Q: What has been happening with the video game industry in Australia of late that would make people realize it really is viable for video game development?

A: The Video game industry in Australia is growing and is driving its own growth; export earnings of Australian produced video games are quickly surpassing the film industry in Australia. It is stable and secure. Companies here have weathered the global storm while many developers around the world have gone under/shut down shop. Also, as more Australian video game companies now work on AAA titles due to larger budgets, you will start to see better quality work and better games.

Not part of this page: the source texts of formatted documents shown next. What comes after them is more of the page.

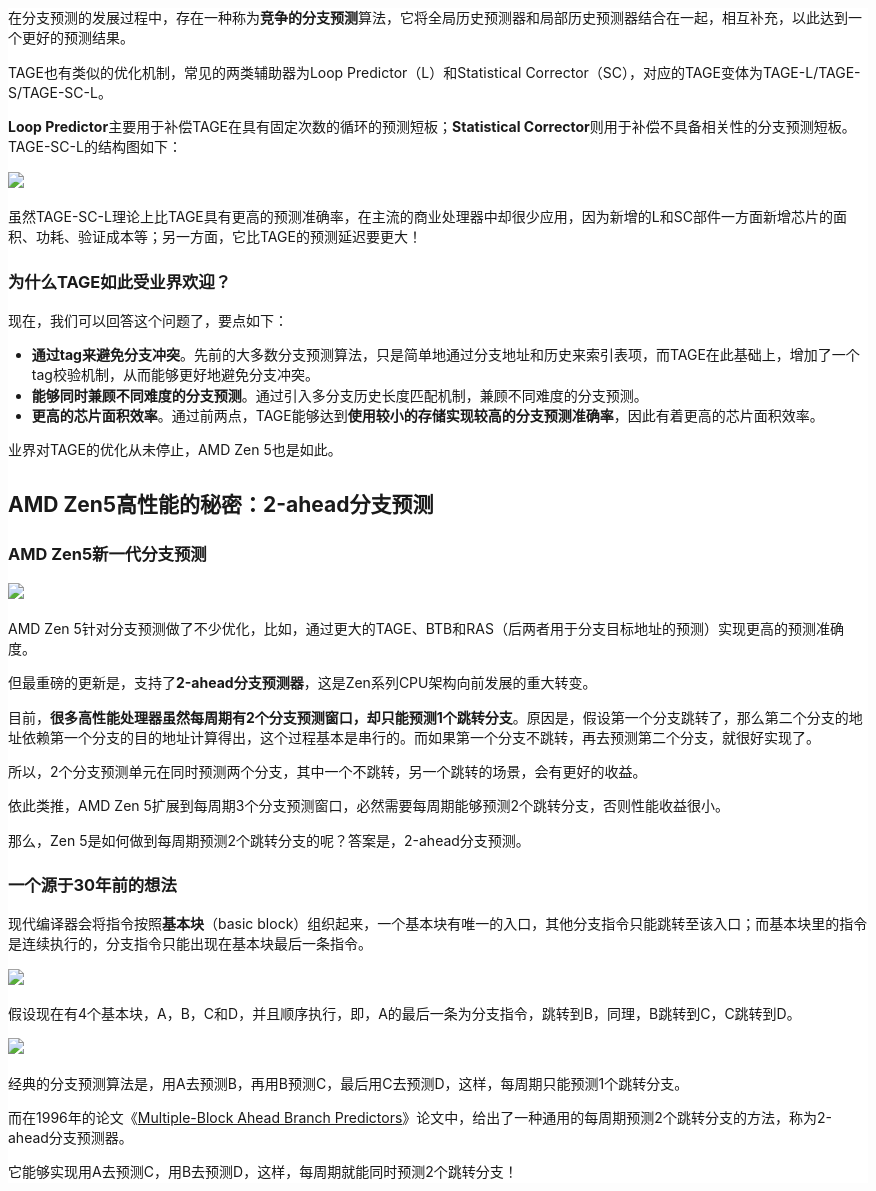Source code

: 在分支预测的发展过程中，存在一种称为**竞争的分支预测**算法，它将全局历史预测器和局部历史预测器结合在一起，相互补充，以此达到一个更好的预测结果。

TAGE也有类似的优化机制，常见的两类辅助器为Loop Predictor（L）和Statistical Corrector（SC），对应的TAGE变体为TAGE-L/TAGE-S/TAGE-SC-L。

**Loop Predictor**主要用于补偿TAGE在具有固定次数的循环的预测短板；**Statistical Corrector**则用于补偿不具备相关性的分支预测短板。TAGE-SC-L的结构图如下：

![](http://yrunz-1300638001.cos.ap-guangzhou.myqcloud.com/2024-11-10-144411.png)

虽然TAGE-SC-L理论上比TAGE具有更高的预测准确率，在主流的商业处理器中却很少应用，因为新增的L和SC部件一方面新增芯片的面积、功耗、验证成本等；另一方面，它比TAGE的预测延迟要更大！

### 为什么TAGE如此受业界欢迎？

现在，我们可以回答这个问题了，要点如下：

- **通过tag来避免分支冲突**。先前的大多数分支预测算法，只是简单地通过分支地址和历史来索引表项，而TAGE在此基础上，增加了一个tag校验机制，从而能够更好地避免分支冲突。
- **能够同时兼顾不同难度的分支预测**。通过引入多分支历史长度匹配机制，兼顾不同难度的分支预测。
- **更高的芯片面积效率**。通过前两点，TAGE能够达到**使用较小的存储实现较高的分支预测准确率**，因此有着更高的芯片面积效率。

业界对TAGE的优化从未停止，AMD Zen 5也是如此。

## AMD Zen5高性能的秘密：2-ahead分支预测

### AMD Zen5新一代分支预测

![](http://yrunz-1300638001.cos.ap-guangzhou.myqcloud.com/2024-11-10-144550.jpg)

AMD Zen 5针对分支预测做了不少优化，比如，通过更大的TAGE、BTB和RAS（后两者用于分支目标地址的预测）实现更高的预测准确度。

但最重磅的更新是，支持了**2-ahead分支预测器**，这是Zen系列CPU架构向前发展的重大转变。

目前，**很多高性能处理器虽然每周期有2个分支预测窗口，却只能预测1个跳转分支**。原因是，假设第一个分支跳转了，那么第二个分支的地址依赖第一个分支的目的地址计算得出，这个过程基本是串行的。而如果第一个分支不跳转，再去预测第二个分支，就很好实现了。

所以，2个分支预测单元在同时预测两个分支，其中一个不跳转，另一个跳转的场景，会有更好的收益。

依此类推，AMD Zen 5扩展到每周期3个分支预测窗口，必然需要每周期能够预测2个跳转分支，否则性能收益很小。

那么，Zen 5是如何做到每周期预测2个跳转分支的呢？答案是，2-ahead分支预测。

### 一个源于30年前的想法

现代编译器会将指令按照**基本块**（basic block）组织起来，一个基本块有唯一的入口，其他分支指令只能跳转至该入口；而基本块里的指令是连续执行的，分支指令只能出现在基本块最后一条指令。

![](http://yrunz-1300638001.cos.ap-guangzhou.myqcloud.com/2024-11-10-145419.png)

假设现在有4个基本块，A，B，C和D，并且顺序执行，即，A的最后一条为分支指令，跳转到B，同理，B跳转到C，C跳转到D。

![](http://yrunz-1300638001.cos.ap-guangzhou.myqcloud.com/2024-11-10-145956.png)

经典的分支预测算法是，用A去预测B，再用B预测C，最后用C去预测D，这样，每周期只能预测1个跳转分支。

而在1996年的论文《[Multiple-Block Ahead Branch Predictors](https://dl.acm.org/doi/10.1145/237090.237169)》论文中，给出了一种通用的每周期预测2个跳转分支的方法，称为2-ahead分支预测器。

它能够实现用A去预测C，用B去预测D，这样，每周期就能同时预测2个跳转分支！
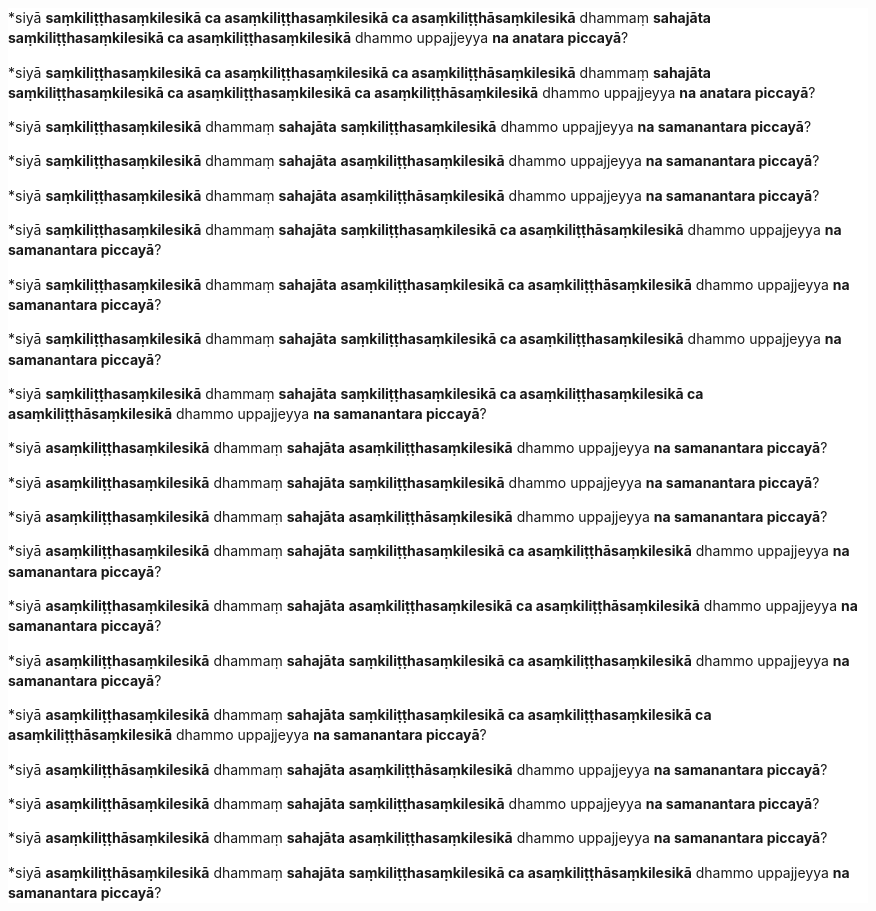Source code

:    *siyā **saṃkiliṭṭhasaṃkilesikā ca asaṃkiliṭṭhasaṃkilesikā ca asaṃkiliṭṭhāsaṃkilesikā** dhammaṃ **sahajāta** **saṃkiliṭṭhasaṃkilesikā ca asaṃkiliṭṭhasaṃkilesikā** dhammo uppajjeyya **na anatara piccayā**?

   *siyā **saṃkiliṭṭhasaṃkilesikā ca asaṃkiliṭṭhasaṃkilesikā ca asaṃkiliṭṭhāsaṃkilesikā** dhammaṃ **sahajāta** **saṃkiliṭṭhasaṃkilesikā ca asaṃkiliṭṭhasaṃkilesikā ca asaṃkiliṭṭhāsaṃkilesikā** dhammo uppajjeyya **na anatara piccayā**?

   *siyā **saṃkiliṭṭhasaṃkilesikā** dhammaṃ **sahajāta** **saṃkiliṭṭhasaṃkilesikā** dhammo uppajjeyya **na samanantara piccayā**?

   *siyā **saṃkiliṭṭhasaṃkilesikā** dhammaṃ **sahajāta** **asaṃkiliṭṭhasaṃkilesikā** dhammo uppajjeyya **na samanantara piccayā**?

   *siyā **saṃkiliṭṭhasaṃkilesikā** dhammaṃ **sahajāta** **asaṃkiliṭṭhāsaṃkilesikā** dhammo uppajjeyya **na samanantara piccayā**?

   *siyā **saṃkiliṭṭhasaṃkilesikā** dhammaṃ **sahajāta** **saṃkiliṭṭhasaṃkilesikā ca asaṃkiliṭṭhāsaṃkilesikā** dhammo uppajjeyya **na samanantara piccayā**?

   *siyā **saṃkiliṭṭhasaṃkilesikā** dhammaṃ **sahajāta** **asaṃkiliṭṭhasaṃkilesikā ca asaṃkiliṭṭhāsaṃkilesikā** dhammo uppajjeyya **na samanantara piccayā**?

   *siyā **saṃkiliṭṭhasaṃkilesikā** dhammaṃ **sahajāta** **saṃkiliṭṭhasaṃkilesikā ca asaṃkiliṭṭhasaṃkilesikā** dhammo uppajjeyya **na samanantara piccayā**?

   *siyā **saṃkiliṭṭhasaṃkilesikā** dhammaṃ **sahajāta** **saṃkiliṭṭhasaṃkilesikā ca asaṃkiliṭṭhasaṃkilesikā ca asaṃkiliṭṭhāsaṃkilesikā** dhammo uppajjeyya **na samanantara piccayā**?

   *siyā **asaṃkiliṭṭhasaṃkilesikā** dhammaṃ **sahajāta** **asaṃkiliṭṭhasaṃkilesikā** dhammo uppajjeyya **na samanantara piccayā**?

   *siyā **asaṃkiliṭṭhasaṃkilesikā** dhammaṃ **sahajāta** **saṃkiliṭṭhasaṃkilesikā** dhammo uppajjeyya **na samanantara piccayā**?

   *siyā **asaṃkiliṭṭhasaṃkilesikā** dhammaṃ **sahajāta** **asaṃkiliṭṭhāsaṃkilesikā** dhammo uppajjeyya **na samanantara piccayā**?

   *siyā **asaṃkiliṭṭhasaṃkilesikā** dhammaṃ **sahajāta** **saṃkiliṭṭhasaṃkilesikā ca asaṃkiliṭṭhāsaṃkilesikā** dhammo uppajjeyya **na samanantara piccayā**?

   *siyā **asaṃkiliṭṭhasaṃkilesikā** dhammaṃ **sahajāta** **asaṃkiliṭṭhasaṃkilesikā ca asaṃkiliṭṭhāsaṃkilesikā** dhammo uppajjeyya **na samanantara piccayā**?

   *siyā **asaṃkiliṭṭhasaṃkilesikā** dhammaṃ **sahajāta** **saṃkiliṭṭhasaṃkilesikā ca asaṃkiliṭṭhasaṃkilesikā** dhammo uppajjeyya **na samanantara piccayā**?

   *siyā **asaṃkiliṭṭhasaṃkilesikā** dhammaṃ **sahajāta** **saṃkiliṭṭhasaṃkilesikā ca asaṃkiliṭṭhasaṃkilesikā ca asaṃkiliṭṭhāsaṃkilesikā** dhammo uppajjeyya **na samanantara piccayā**?

   *siyā **asaṃkiliṭṭhāsaṃkilesikā** dhammaṃ **sahajāta** **asaṃkiliṭṭhāsaṃkilesikā** dhammo uppajjeyya **na samanantara piccayā**?

   *siyā **asaṃkiliṭṭhāsaṃkilesikā** dhammaṃ **sahajāta** **saṃkiliṭṭhasaṃkilesikā** dhammo uppajjeyya **na samanantara piccayā**?

   *siyā **asaṃkiliṭṭhāsaṃkilesikā** dhammaṃ **sahajāta** **asaṃkiliṭṭhasaṃkilesikā** dhammo uppajjeyya **na samanantara piccayā**?

   *siyā **asaṃkiliṭṭhāsaṃkilesikā** dhammaṃ **sahajāta** **saṃkiliṭṭhasaṃkilesikā ca asaṃkiliṭṭhāsaṃkilesikā** dhammo uppajjeyya **na samanantara piccayā**?
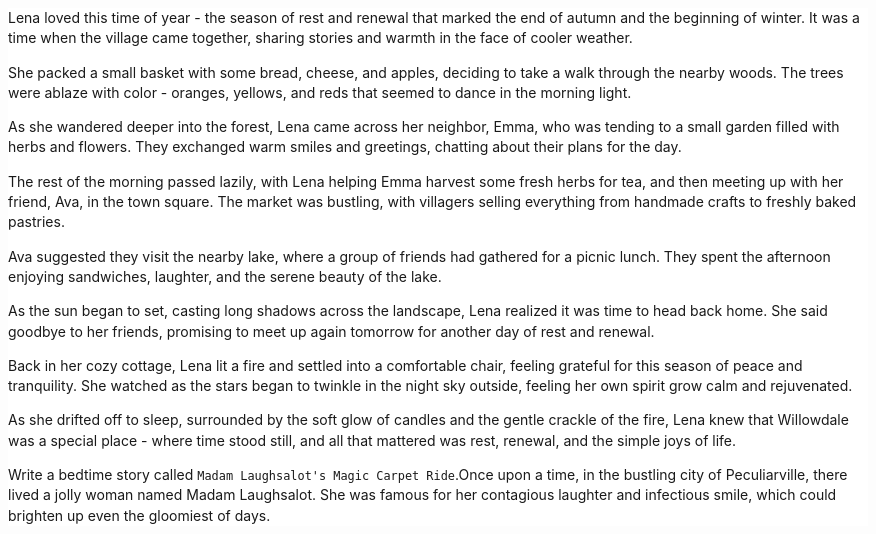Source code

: Lena loved this time of year - the season of rest and renewal that marked the end of autumn and the beginning of winter. It was a time when the village came together, sharing stories and warmth in the face of cooler weather.

She packed a small basket with some bread, cheese, and apples, deciding to take a walk through the nearby woods. The trees were ablaze with color - oranges, yellows, and reds that seemed to dance in the morning light.

As she wandered deeper into the forest, Lena came across her neighbor, Emma, who was tending to a small garden filled with herbs and flowers. They exchanged warm smiles and greetings, chatting about their plans for the day.

The rest of the morning passed lazily, with Lena helping Emma harvest some fresh herbs for tea, and then meeting up with her friend, Ava, in the town square. The market was bustling, with villagers selling everything from handmade crafts to freshly baked pastries.

Ava suggested they visit the nearby lake, where a group of friends had gathered for a picnic lunch. They spent the afternoon enjoying sandwiches, laughter, and the serene beauty of the lake.

As the sun began to set, casting long shadows across the landscape, Lena realized it was time to head back home. She said goodbye to her friends, promising to meet up again tomorrow for another day of rest and renewal.

Back in her cozy cottage, Lena lit a fire and settled into a comfortable chair, feeling grateful for this season of peace and tranquility. She watched as the stars began to twinkle in the night sky outside, feeling her own spirit grow calm and rejuvenated.

As she drifted off to sleep, surrounded by the soft glow of candles and the gentle crackle of the fire, Lena knew that Willowdale was a special place - where time stood still, and all that mattered was rest, renewal, and the simple joys of life.<end>

Write a bedtime story called `Madam Laughsalot's Magic Carpet Ride`.<start>Once upon a time, in the bustling city of Peculiarville, there lived a jolly woman named Madam Laughsalot. She was famous for her contagious laughter and infectious smile, which could brighten up even the gloomiest of days.

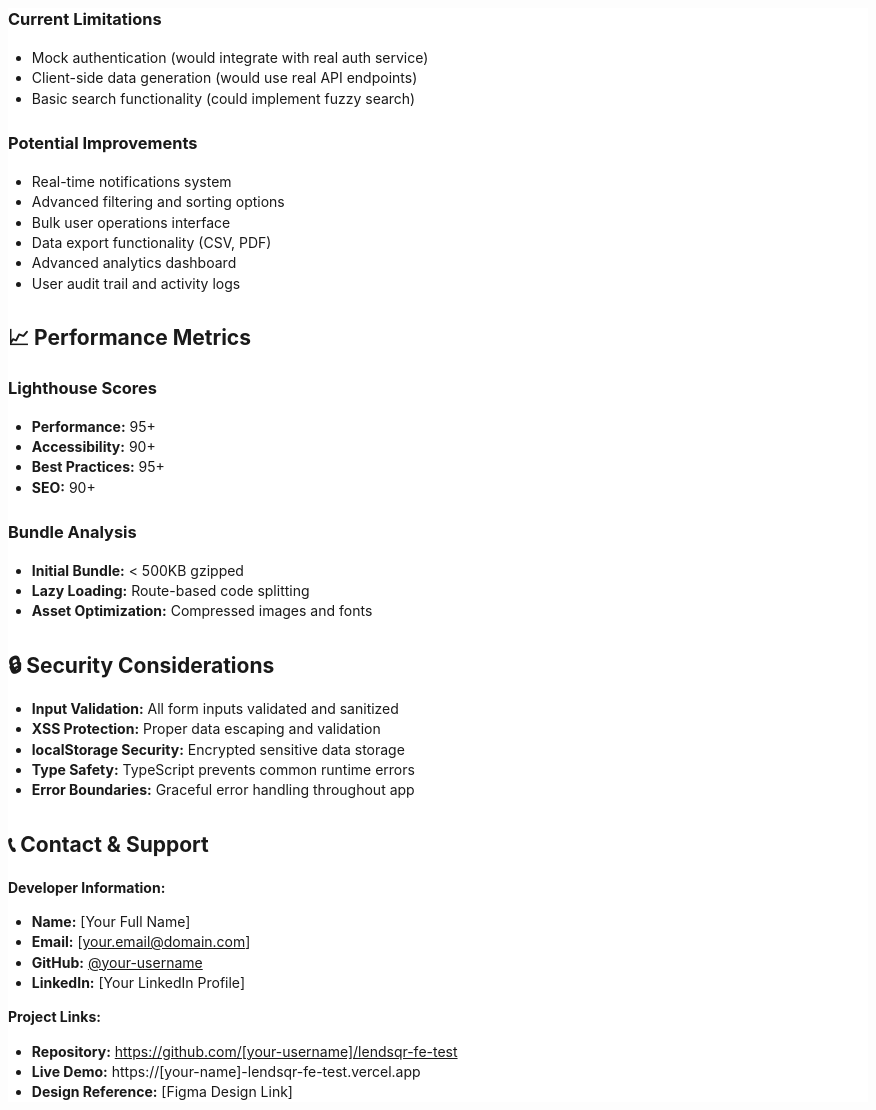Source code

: ### Current Limitations

- Mock authentication (would integrate with real auth service)
- Client-side data generation (would use real API endpoints)
- Basic search functionality (could implement fuzzy search)

### Potential Improvements

- Real-time notifications system
- Advanced filtering and sorting options
- Bulk user operations interface
- Data export functionality (CSV, PDF)
- Advanced analytics dashboard
- User audit trail and activity logs

## 📈 Performance Metrics

### Lighthouse Scores

- **Performance:** 95+
- **Accessibility:** 90+
- **Best Practices:** 95+
- **SEO:** 90+

### Bundle Analysis

- **Initial Bundle:** < 500KB gzipped
- **Lazy Loading:** Route-based code splitting
- **Asset Optimization:** Compressed images and fonts

## 🔒 Security Considerations

- **Input Validation:** All form inputs validated and sanitized
- **XSS Protection:** Proper data escaping and validation
- **localStorage Security:** Encrypted sensitive data storage
- **Type Safety:** TypeScript prevents common runtime errors
- **Error Boundaries:** Graceful error handling throughout app

## 📞 Contact & Support

**Developer Information:**

- **Name:** [Your Full Name]
- **Email:** [your.email@domain.com]
- **GitHub:** [@your-username](https://github.com/your-username)
- **LinkedIn:** [Your LinkedIn Profile]

**Project Links:**

- **Repository:** https://github.com/[your-username]/lendsqr-fe-test
- **Live Demo:** https://[your-name]-lendsqr-fe-test.vercel.app
- **Design Reference:** [Figma Design Link]
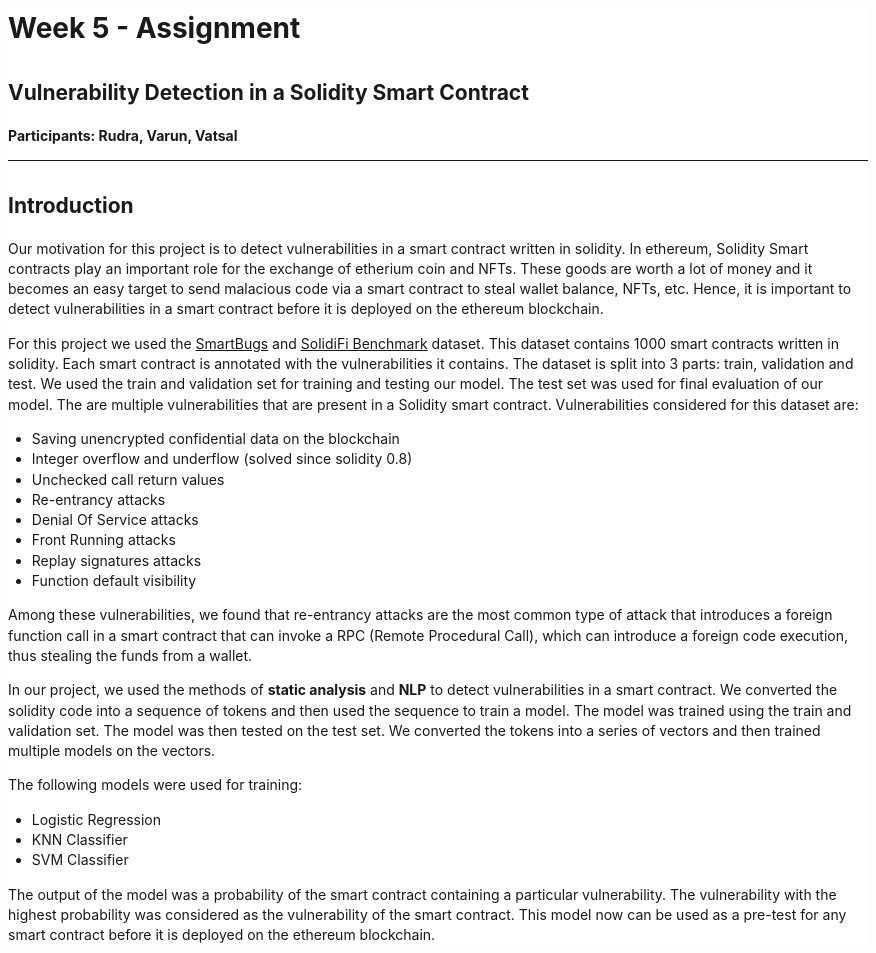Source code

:# **Week 5 - Assignment**

## Vulnerability Detection in a Solidity Smart Contract

**Participants: Rudra, Varun, Vatsal**

---

## Introduction

Our motivation for this project is to detect vulnerabilities in a smart contract written in solidity. In ethereum, Solidity Smart contracts play an important role for the exchange of etherium coin and NFTs. These goods are worth a lot of money and it becomes an easy target to send malacious code via a smart contract to steal wallet balance, NFTs, etc. Hence, it is important to detect vulnerabilities in a smart contract before it is deployed on the ethereum blockchain.

For this project we used the [SmartBugs]("https://github.com/smartbugs/smartbugs/tree/a7c1f1a41d780313685c57bcc488916b14b1f302/dataset") and [SolidiFi Benchmark]("https://github.com/DependableSystemsLab/SolidiFI-benchmark/tree/master/buggy_contracts/Re-entrancy") dataset. This dataset contains 1000 smart contracts written in solidity. Each smart contract is annotated with the vulnerabilities it contains. The dataset is split into 3 parts: train, validation and test. We used the train and validation set for training and testing our model. The test set was used for final evaluation of our model. The are multiple vulnerabilities that are present in a Solidity smart contract.
Vulnerabilities considered for this dataset are:

- Saving unencrypted confidential data on the blockchain
- Integer overflow and underflow (solved since solidity 0.8)
- Unchecked call return values
- Re-entrancy attacks
- Denial Of Service attacks
- Front Running attacks
- Replay signatures attacks
- Function default visibility

Among these vulnerabilities, we found that re-entrancy attacks are the most common type of attack that introduces a foreign function call in a smart contract that can invoke a RPC (Remote Procedural Call), which can introduce a foreign code execution, thus stealing the funds from a wallet.

In our project, we used the methods of **static analysis** and **NLP** to detect vulnerabilities in a smart contract. We converted the solidity code into a sequence of tokens and then used the sequence to train a model. The model was trained using the train and validation set. The model was then tested on the test set. We converted the tokens into a series of vectors and then trained multiple models on the vectors.

The following models were used for training:

- Logistic Regression
- KNN Classifier
- SVM Classifier

The output of the model was a probability of the smart contract containing a particular vulnerability. The vulnerability with the highest probability was considered as the vulnerability of the smart contract. This model now can be used as a pre-test for any smart contract before it is deployed on the ethereum blockchain.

Q: What are some of the new titles coming out of Australia this year and which will make their debut at this year’s GDC in San Francisco, CA?

A: Here are some, to name a few:

1. Tantalus Interactive (www.tantalus.com.au) – Havoc’s Cradle

2. Irrational Games Australia (www.irrationalgames.com) – Freedom Force vs. the Third Reich

3. Fuzzyeyes Studios (www.fuzzyeyes.com) – HotDogs HotGals!

4. Studio Moshi (www.moshidesign.com) – El Mariachi

5. Krome Studios (www.kromestudios.com) – Ty the Tasmanian Tiger 3

Q: What booth location is the GDAA located at for this year’s GDC?

A: The GDAA will not have a booth at GDC this year. We will be attending the event and supporting a number of GDAA member companies attending the event. However, we are hosting a private networking function that is fully supported by a number of different State and Local Government Agencies in Australia. It will be a chance for developers, publishers, industry players, and members of the media to find out what is going on in the Australian video games industry.

Q: What are some of these companies and what are their booth numbers?

A: Auran (Booth #: CP 160) and BigWorld (Booth #: 827).